What the task asks: For the data below, give again exactly the lines from the one containing "nose: (875, 499)" through the one containing "right back paw: (253, 495)", both ends included, and no others.

Material for the task:
== Segment start ==

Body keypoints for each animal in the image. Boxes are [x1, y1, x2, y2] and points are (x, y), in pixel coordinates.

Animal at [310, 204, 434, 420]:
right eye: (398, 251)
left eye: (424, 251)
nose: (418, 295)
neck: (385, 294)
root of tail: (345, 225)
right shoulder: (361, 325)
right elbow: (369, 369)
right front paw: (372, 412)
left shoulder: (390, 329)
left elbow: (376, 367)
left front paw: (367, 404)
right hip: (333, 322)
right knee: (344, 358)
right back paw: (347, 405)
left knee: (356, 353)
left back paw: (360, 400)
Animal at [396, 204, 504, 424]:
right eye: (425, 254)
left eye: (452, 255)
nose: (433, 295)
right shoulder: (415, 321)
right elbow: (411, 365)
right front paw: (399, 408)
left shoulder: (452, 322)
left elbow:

== Segment end ==
== Segment start ==

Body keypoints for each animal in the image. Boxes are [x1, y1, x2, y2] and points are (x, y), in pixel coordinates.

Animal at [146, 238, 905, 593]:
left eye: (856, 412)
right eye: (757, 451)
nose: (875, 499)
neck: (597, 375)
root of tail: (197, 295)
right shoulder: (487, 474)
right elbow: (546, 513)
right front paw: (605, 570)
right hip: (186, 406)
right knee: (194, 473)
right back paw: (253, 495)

== Segment end ==

Output for this task:
nose: (875, 499)
neck: (597, 375)
root of tail: (197, 295)
right shoulder: (487, 474)
right elbow: (546, 513)
right front paw: (605, 570)
right hip: (186, 406)
right knee: (194, 473)
right back paw: (253, 495)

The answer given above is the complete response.